Trump has tried to stay in touch with leading high-tech companies and their leaders. You might recall that earlier this month, at a meeting of the American Workforce Policy Advisory Board, Trump thanked Apple for its investment in the states, taking credit for continually asking the Apple CEO to move overseas jobs to the U.S. (that was the conversation during which the president referred to Apple's CEO as Tim Apple). Last month, the president sent out a tweet demanding that the U.S. work on 6G technology ASAP.

But we digress. It just would be interesting though, to see what Trump has in mind for Google to do. If any of his plans have anything to do with using Google's ecosystem to obtain information from foreign governments (an argument that could be raised about Project Maven), or information about his political enemies, it would seem hypocritical to try to keep U.S. carriers from offering its subscribers phones like the Huawei Mate 20 Pro, or the newly announced Huawei P30 Pro.

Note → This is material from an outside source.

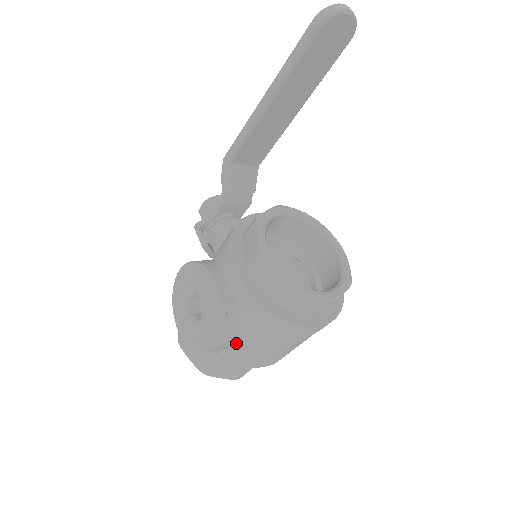
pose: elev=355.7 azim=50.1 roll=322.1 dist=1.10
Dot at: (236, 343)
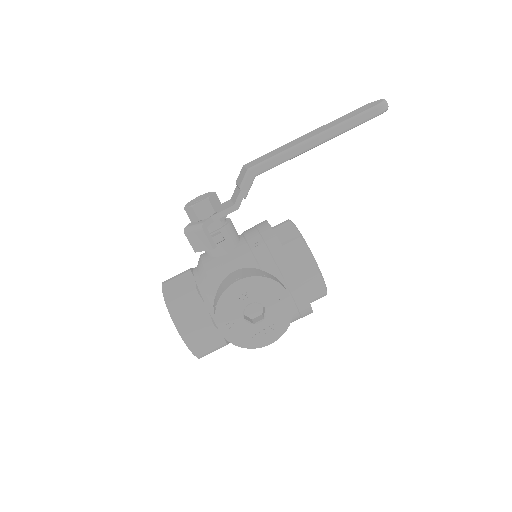
Dot at: occluded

Back in January 2018, both Verizon and AT&T announced that they would carry the Huawei Mate 10 Pro. This excited many American consumers who wanted to see for themselves the buzz that the company had surrounding its high-end phones. But both carriers surprisingly announced not too long afterwards, that they would not be carrying the phone after all. Did the top two stateside wireless providers get calls from a well placed U.S. lawmaker warning them not to carry the phone? We probably will never know.

We can't say that Huawei and ZTE are totally blameless; both have provided goods and services illegally to countries under U.S. economic sanctions. Huawei has stolen robotic phone testing technology belonging to T-Mobile, and ZTE lied to the U.S. Commerce Department. But U.S. tech giants have had their misadventures too.

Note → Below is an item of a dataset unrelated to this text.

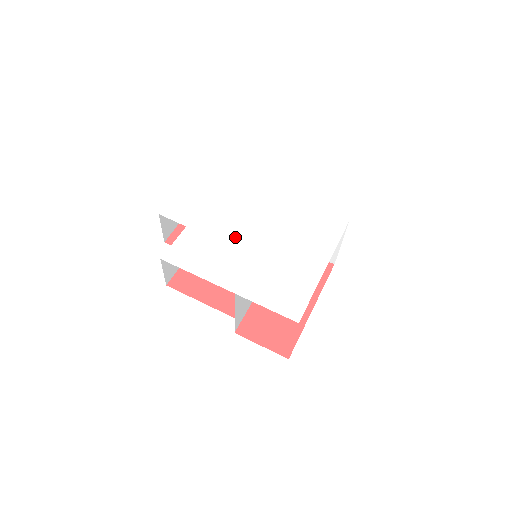
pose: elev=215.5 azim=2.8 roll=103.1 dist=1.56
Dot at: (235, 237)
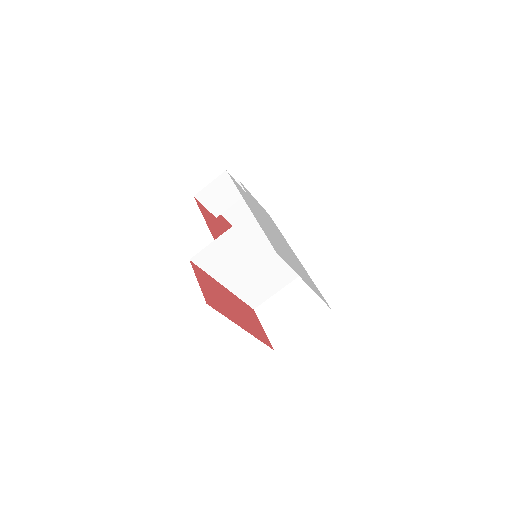
Dot at: occluded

Perhaps it is time to call out lawmakers on both sides of the aisle who have called Huawei and ZTE national security threats and demand that they show us the proof that the Mate 20 Pro or any other Huawei or ZTE device acts as a conduit for Beijing. The U.S. cannot ask Google to do things for the government without full disclosure (especially in light of Trump's strange comment in the aforementioned tweet about the Chinese military), and continue to accuse Huawei and ZTE  of doing things that they might have never done. And that is a position that President Trump should know very well.